Saved entries
=-=-=

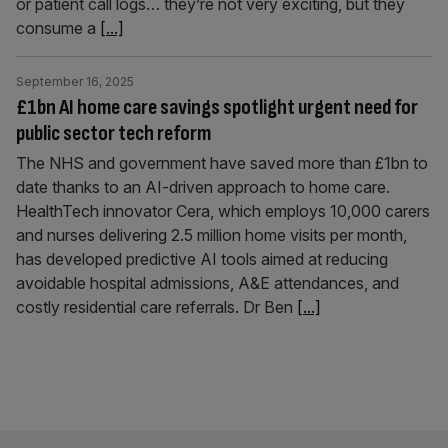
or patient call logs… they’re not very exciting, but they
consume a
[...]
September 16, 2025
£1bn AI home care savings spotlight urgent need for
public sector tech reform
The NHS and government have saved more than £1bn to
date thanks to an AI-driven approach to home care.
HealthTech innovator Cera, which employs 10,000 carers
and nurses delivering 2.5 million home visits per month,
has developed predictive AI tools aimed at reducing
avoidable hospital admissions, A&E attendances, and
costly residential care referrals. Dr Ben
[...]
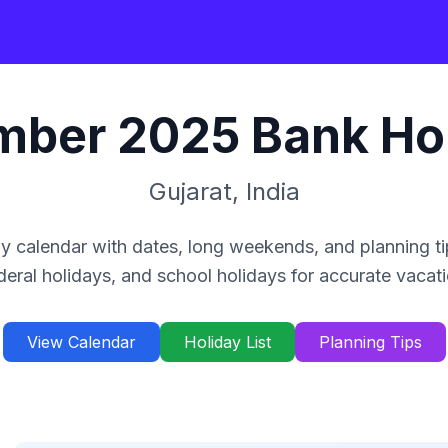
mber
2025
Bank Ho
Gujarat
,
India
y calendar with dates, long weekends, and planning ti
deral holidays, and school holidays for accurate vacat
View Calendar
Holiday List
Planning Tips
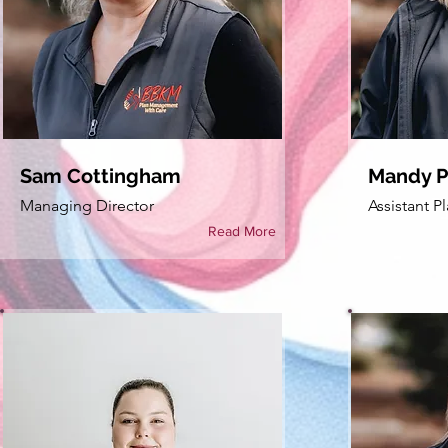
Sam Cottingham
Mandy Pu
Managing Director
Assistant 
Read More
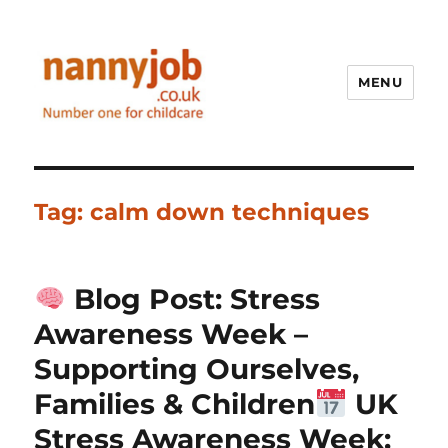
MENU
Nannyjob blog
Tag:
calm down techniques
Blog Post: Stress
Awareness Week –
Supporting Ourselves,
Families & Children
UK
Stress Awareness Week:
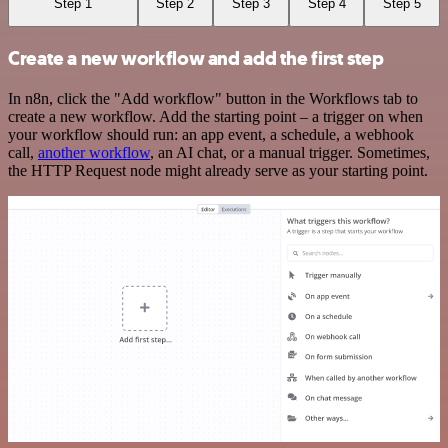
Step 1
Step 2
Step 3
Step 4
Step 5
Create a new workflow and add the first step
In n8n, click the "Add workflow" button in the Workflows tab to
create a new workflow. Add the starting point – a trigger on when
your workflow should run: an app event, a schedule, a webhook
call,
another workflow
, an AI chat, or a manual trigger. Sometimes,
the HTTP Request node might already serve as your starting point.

=-=-=

**What the task asks**
Go through the entries above and write them out again exactly, images left behind.

**Problem solution**
or patient call logs… they’re not very exciting, but they
consume a
[...]
September 16, 2025
£1bn AI home care savings spotlight urgent need for
public sector tech reform
The NHS and government have saved more than £1bn to
date thanks to an AI-driven approach to home care.
HealthTech innovator Cera, which employs 10,000 carers
and nurses delivering 2.5 million home visits per month,
has developed predictive AI tools aimed at reducing
avoidable hospital admissions, A&E attendances, and
costly residential care referrals. Dr Ben
[...]
mber
2025
Bank Ho
Gujarat
,
India
y calendar with dates, long weekends, and planning ti
deral holidays, and school holidays for accurate vacat
View Calendar
Holiday List
Planning Tips
Sam Cottingham
Mandy Pu
Managing Director
Assistant 
Read More
MENU
Nannyjob blog
Tag:
calm down techniques
Blog Post: Stress
Awareness Week –
Supporting Ourselves,
Families & Children
UK
Stress Awareness Week:
Step 1
Step 2
Step 3
Step 4
Step 5
Create a new workflow and add the first step
In n8n, click the "Add workflow" button in the Workflows tab to
create a new workflow. Add the starting point – a trigger on when
your workflow should run: an app event, a schedule, a webhook
call,
another workflow
, an AI chat, or a manual trigger. Sometimes,
the HTTP Request node might already serve as your starting point.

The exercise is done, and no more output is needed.